In the first study attempting to frame the global Oxygen budget, the authors conclude that fossil fuel use alone will account for a loss of 100 gigatons per year until 2100. This is not considering Cement production, metal production, chemical industries, agriculture, etc. Put another way, the current worldwide consumption of Oxygen just by burning oil in single day is equivalent to the amount of Oxygen produced by 221,965,166 trees over one year, clearly an unsustainable situation and one that needs international scrutiny.
The impact of these actions, on the Global Commons of our atmosphere, is becoming clear. The measurement of Oxygen concentration the world over suggests a decline. The figures below demonstrate the trends as measured from places as far apart as California and Australia. They say the same thing. The global stock of Oxygen, is diminishing.

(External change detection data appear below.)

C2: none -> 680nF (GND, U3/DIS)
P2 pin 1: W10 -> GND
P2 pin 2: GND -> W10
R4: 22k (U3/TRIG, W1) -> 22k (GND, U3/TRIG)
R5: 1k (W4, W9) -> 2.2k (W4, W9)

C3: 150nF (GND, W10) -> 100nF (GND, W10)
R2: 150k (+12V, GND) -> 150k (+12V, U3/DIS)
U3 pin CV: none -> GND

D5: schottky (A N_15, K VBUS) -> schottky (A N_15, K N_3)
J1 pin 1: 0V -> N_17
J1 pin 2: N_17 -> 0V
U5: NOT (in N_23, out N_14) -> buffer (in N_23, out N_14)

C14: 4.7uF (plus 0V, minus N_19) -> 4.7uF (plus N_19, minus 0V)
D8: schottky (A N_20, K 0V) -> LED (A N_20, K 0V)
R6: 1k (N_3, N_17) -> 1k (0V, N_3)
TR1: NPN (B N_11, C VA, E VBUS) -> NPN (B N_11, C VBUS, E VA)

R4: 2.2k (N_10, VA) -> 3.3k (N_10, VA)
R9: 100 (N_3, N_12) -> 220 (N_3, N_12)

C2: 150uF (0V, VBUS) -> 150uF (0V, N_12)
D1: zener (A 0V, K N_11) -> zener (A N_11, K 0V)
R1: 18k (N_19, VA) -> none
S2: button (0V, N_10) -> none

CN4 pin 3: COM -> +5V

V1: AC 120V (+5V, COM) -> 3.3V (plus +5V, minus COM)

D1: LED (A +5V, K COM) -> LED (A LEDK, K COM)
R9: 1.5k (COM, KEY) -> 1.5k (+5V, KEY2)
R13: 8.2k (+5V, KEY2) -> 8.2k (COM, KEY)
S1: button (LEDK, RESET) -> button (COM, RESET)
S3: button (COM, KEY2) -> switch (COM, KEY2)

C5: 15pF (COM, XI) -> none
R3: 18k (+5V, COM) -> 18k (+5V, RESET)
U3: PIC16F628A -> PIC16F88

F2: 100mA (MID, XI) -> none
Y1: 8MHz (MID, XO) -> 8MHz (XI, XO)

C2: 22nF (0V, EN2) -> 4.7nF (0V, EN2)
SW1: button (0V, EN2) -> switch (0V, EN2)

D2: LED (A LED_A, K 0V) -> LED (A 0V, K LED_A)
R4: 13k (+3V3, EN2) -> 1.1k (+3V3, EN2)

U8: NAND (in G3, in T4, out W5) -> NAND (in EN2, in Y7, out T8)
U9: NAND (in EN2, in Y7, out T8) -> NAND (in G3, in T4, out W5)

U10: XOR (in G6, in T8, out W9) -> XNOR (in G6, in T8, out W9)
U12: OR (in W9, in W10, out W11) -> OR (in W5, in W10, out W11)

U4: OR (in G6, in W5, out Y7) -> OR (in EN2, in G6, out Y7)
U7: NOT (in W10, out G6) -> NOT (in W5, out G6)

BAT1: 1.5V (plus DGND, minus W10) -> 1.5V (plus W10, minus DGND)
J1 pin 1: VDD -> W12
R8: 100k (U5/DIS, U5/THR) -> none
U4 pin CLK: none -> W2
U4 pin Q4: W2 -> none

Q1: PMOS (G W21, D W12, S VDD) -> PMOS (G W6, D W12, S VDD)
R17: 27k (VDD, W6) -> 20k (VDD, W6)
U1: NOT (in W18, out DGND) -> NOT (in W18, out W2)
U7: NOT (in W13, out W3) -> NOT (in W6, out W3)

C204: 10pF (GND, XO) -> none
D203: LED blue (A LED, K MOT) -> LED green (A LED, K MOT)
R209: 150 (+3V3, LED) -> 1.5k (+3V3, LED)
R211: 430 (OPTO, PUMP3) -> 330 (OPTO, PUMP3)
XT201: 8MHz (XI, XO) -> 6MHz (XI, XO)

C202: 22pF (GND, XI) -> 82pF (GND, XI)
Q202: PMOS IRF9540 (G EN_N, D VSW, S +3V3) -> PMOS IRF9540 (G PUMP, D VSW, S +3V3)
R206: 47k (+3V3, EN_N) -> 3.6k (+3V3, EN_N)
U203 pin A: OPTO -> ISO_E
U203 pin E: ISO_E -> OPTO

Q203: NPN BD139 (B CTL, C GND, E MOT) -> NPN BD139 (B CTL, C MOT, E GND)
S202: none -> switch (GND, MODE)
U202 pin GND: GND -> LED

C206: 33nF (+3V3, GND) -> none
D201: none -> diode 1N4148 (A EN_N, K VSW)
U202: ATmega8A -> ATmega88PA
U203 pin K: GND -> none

How can we change the current predatory relationship that we have with the global commons? The Sri Lanka country statement made at the COP21 in Paris five years ago, stated:
We are aware that the critical Ecosystem services such as; production of Oxygen, sequestering of Carbon, water cycling and ambient cooling is carried out by the photosynthetic component of biomass. This is being lost at an exponential rate, due to the fact that these Ecosystem Services have not been valued, nor economically recognised. We would request the Intergovernmental Panel on Climate Change (IPCC) to examine the value of photosynthetic biomass.
One way of addressing this call would be by recognising the value of Primary Ecosystem Services (PES) and assigning value to it.
Primary Ecosystem Services (PES) refer to the actions generated by the act of Primary Productivity, the start of all life as we know it. Primary Productivity is the action of photosynthesis whereby the energy of the sun is captured and stored as biomass. As it is the leaves (Photosynthetic Biomass) of plants that deliver these services, they are the most logical source of Primary Ecosystem Services (PES).
Recognising the value of PES can provide a huge economic boom for the rural sector, it can also create an economic incentive for the public to participate in the essential work of environmental repair. There are other benefits in recognizing the value photosynthetic biomass as the source of PES. Photosynthetic biomass can retain value only as long as it is living. A leaf on a tree, for instance, has value only as long as it is carrying out the activity of photosynthesis and producing PES, pluck that leaf and the activity ceases, as does the value. Such an economy can, for the first time, begin to put a value on life. Such an economy will increase photosynthetic biomass everywhere and render that area rich in environmental services as well in economic opportunities. It can change urban–rural relations into a more equitable and sustainable state.
The market in Ecosystem Services is massive. In 1997 Robert Costanza, an economist with the World Bank, made the first estimate of ecosystem services worldwide to be worth an average $33 trillion, nearly twice the global GNP of around $18 trillion at the time. This is the capital available through ecosystem services.
Now, a Sri Lankan company has emerged to address this market. Earthrestoration p/l (www.restore.earth), it has measured and set algorithms for the generation of Oxygen and clean water from identified species and use this data to reward rural participants of their programme. It seeks to change the current exploitative relationship with the global commons by rewarding those who help to replace what we use from the global commons in our individual and communal lives.
The photosynthetic biomass of the land and the oceans has maintained the equilibrium in the Oxygen concentration of the planetary atmosphere, now massively compromised by actions of the growth-based industrial complex. It may now be the time to request industry to invest in processes that audit their extraction from the global commons and in processes that ensure replacement.
Considering the fact that the blue of the sky comes from the Oxygen in the atmosphere, we should look to replace what we use to sustain ourselves so that we can keep the sky clear and blue for now and for the generations to come!